• TEXT SECTION:

*** Block opens ***

Chemical and physical data
- Formula: C_{6}H_{11}NO_{2}
- Molar mass: 129.159 g·mol^{−1}
- 3D model (JSmol): Interactive image;
- SMILES O=NOC1CCCCC1;
- InChI InChI=1S/C6H11NO2/c8-7-9-6-4-2-1-3-5-6/h6H,1-5H2; Key:NRCNZCLHYWKEDX-UHFFFAOYSA-N;

= Cyclohexyl nitrite =

Chemical compound

Cyclohexyl nitrite is an organic compound, with formula C_{6}H_{11}NO_{2}. It is the ester of cyclohexanol and nitrous acid, i.e. it is an alkyl nitrite. Like amyl nitrite and butyl nitrite, it acts as an antianginal due to vasodilation. The compound is colorless, volatile liquid.

==Safety==
Inhaling the cyclohexyl nitrite vapor can lead to headache and dangerously low blood pressure.

*** Block closes ***

• LISTED RECORDS:
*** Block opens ***

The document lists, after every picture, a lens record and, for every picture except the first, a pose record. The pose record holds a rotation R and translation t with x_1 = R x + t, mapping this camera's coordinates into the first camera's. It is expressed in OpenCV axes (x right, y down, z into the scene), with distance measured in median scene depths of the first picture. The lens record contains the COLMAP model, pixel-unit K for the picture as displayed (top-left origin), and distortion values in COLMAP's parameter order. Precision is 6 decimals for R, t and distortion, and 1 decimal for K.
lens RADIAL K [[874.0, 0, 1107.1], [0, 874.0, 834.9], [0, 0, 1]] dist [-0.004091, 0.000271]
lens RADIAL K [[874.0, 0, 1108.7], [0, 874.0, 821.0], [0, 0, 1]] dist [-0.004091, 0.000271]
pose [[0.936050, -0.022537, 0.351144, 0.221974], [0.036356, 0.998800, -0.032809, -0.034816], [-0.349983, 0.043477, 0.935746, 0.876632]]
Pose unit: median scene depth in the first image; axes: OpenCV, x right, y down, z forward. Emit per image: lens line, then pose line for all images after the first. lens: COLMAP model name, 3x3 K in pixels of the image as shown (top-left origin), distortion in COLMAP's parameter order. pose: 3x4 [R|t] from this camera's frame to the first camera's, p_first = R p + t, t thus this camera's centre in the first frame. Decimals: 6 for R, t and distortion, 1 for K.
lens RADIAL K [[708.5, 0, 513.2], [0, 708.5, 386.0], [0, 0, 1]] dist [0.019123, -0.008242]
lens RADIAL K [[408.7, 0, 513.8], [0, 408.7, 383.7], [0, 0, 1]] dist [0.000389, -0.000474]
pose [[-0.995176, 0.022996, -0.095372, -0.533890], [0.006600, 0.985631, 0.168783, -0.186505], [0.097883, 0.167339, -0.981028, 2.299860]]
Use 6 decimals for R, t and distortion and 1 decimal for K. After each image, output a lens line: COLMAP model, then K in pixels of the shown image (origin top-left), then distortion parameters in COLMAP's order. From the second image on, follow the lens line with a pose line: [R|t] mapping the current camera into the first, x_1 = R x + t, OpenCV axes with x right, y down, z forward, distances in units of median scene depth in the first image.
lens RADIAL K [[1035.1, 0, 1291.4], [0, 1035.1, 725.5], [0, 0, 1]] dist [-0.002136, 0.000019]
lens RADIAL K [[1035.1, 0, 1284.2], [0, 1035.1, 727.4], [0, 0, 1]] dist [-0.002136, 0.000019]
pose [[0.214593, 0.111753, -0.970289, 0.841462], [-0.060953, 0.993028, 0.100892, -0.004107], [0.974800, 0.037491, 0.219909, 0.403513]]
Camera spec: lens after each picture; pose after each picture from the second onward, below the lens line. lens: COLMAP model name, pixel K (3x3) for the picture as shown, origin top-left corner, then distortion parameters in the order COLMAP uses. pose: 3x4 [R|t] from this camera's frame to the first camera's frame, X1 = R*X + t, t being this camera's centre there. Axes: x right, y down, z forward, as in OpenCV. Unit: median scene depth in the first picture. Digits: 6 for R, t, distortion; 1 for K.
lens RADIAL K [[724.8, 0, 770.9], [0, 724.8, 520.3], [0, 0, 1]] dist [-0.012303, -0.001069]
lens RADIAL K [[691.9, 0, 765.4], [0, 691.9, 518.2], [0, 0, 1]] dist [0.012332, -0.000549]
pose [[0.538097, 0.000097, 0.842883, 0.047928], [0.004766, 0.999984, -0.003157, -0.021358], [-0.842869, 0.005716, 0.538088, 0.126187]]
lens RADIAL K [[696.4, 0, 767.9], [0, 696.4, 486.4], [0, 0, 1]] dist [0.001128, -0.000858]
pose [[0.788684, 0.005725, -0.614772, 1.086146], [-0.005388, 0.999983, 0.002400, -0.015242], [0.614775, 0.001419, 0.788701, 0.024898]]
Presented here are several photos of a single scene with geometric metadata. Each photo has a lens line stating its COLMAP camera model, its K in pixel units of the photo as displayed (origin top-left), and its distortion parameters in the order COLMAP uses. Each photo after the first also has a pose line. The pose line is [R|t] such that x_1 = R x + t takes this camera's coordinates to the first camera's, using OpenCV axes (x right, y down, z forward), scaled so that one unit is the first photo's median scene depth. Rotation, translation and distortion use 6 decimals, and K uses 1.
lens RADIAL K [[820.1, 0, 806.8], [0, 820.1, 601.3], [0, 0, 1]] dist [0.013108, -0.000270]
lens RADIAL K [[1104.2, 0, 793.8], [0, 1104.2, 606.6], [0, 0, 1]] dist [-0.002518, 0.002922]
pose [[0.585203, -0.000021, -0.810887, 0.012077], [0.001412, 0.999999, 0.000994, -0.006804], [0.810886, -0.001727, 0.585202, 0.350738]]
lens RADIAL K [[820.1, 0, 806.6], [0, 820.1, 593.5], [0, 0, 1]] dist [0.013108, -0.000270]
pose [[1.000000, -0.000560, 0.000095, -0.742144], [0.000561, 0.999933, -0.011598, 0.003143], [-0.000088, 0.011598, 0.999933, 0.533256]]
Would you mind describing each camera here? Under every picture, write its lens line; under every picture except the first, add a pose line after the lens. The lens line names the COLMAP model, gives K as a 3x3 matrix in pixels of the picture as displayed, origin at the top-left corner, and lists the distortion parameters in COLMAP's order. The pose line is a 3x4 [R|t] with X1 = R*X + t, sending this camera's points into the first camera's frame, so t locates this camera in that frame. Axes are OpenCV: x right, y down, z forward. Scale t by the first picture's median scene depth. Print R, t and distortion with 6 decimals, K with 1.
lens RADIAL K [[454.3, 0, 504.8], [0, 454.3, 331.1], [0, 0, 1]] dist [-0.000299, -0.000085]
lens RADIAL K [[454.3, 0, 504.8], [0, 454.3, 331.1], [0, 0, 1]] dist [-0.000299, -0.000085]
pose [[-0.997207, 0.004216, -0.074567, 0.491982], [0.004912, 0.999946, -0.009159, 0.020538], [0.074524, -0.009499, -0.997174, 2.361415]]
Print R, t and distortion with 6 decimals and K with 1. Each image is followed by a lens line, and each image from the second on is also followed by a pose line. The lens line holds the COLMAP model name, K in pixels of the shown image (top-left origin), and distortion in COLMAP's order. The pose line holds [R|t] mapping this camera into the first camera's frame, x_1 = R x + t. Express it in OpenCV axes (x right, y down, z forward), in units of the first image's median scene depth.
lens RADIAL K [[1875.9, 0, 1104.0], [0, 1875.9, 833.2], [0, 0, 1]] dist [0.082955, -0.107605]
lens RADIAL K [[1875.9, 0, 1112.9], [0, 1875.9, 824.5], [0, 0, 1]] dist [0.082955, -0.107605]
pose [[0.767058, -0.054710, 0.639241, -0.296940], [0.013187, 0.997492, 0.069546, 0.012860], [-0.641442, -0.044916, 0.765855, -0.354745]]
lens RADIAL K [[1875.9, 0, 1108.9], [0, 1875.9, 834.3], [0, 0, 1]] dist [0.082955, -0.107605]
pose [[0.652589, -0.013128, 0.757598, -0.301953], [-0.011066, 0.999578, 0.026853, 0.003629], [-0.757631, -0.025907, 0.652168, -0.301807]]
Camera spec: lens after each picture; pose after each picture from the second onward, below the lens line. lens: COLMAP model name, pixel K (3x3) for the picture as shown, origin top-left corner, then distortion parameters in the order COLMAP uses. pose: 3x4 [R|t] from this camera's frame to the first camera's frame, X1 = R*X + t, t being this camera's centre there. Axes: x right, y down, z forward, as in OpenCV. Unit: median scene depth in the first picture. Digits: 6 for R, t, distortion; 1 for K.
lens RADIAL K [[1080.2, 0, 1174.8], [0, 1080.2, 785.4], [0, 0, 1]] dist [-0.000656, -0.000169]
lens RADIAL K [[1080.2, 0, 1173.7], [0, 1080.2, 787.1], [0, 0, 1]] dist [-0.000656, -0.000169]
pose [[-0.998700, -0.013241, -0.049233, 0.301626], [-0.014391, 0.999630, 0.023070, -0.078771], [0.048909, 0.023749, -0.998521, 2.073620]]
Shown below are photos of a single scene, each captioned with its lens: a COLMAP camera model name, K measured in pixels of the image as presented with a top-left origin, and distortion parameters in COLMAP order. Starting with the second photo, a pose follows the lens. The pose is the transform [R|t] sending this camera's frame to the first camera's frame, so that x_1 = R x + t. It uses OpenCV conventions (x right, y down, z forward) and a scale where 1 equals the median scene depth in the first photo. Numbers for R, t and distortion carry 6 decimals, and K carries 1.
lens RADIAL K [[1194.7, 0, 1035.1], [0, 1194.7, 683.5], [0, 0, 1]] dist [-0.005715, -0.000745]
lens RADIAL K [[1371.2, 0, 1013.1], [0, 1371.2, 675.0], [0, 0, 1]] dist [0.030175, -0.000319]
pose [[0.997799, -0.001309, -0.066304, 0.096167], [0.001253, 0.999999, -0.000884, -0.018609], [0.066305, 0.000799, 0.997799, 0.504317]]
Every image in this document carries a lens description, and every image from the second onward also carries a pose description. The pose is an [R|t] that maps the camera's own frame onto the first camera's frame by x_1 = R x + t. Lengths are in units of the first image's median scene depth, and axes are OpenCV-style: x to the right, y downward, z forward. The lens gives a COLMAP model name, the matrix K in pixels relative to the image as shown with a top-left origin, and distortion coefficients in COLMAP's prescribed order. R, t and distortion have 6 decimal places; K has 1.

*** Block closes ***

• REQUIRED WORK:
- a) In the cyclohexyl nitrite article, what can inhaling the compound's vapor lead to?
- b) From the cyclohexyl nitrite article, extract the passage from "Chemical compound" to "colorless, volatile liquid.", copying it word for word.

• TASK-BY-TASK OUTPUTS:
- a) Headache and dangerously low blood pressure.

- b)
Chemical compound

Cyclohexyl nitrite is an organic compound, with formula C_{6}H_{11}NO_{2}. It is the ester of cyclohexanol and nitrous acid, i.e. it is an alkyl nitrite. Like amyl nitrite and butyl nitrite, it acts as an antianginal due to vasodilation. The compound is colorless, volatile liquid.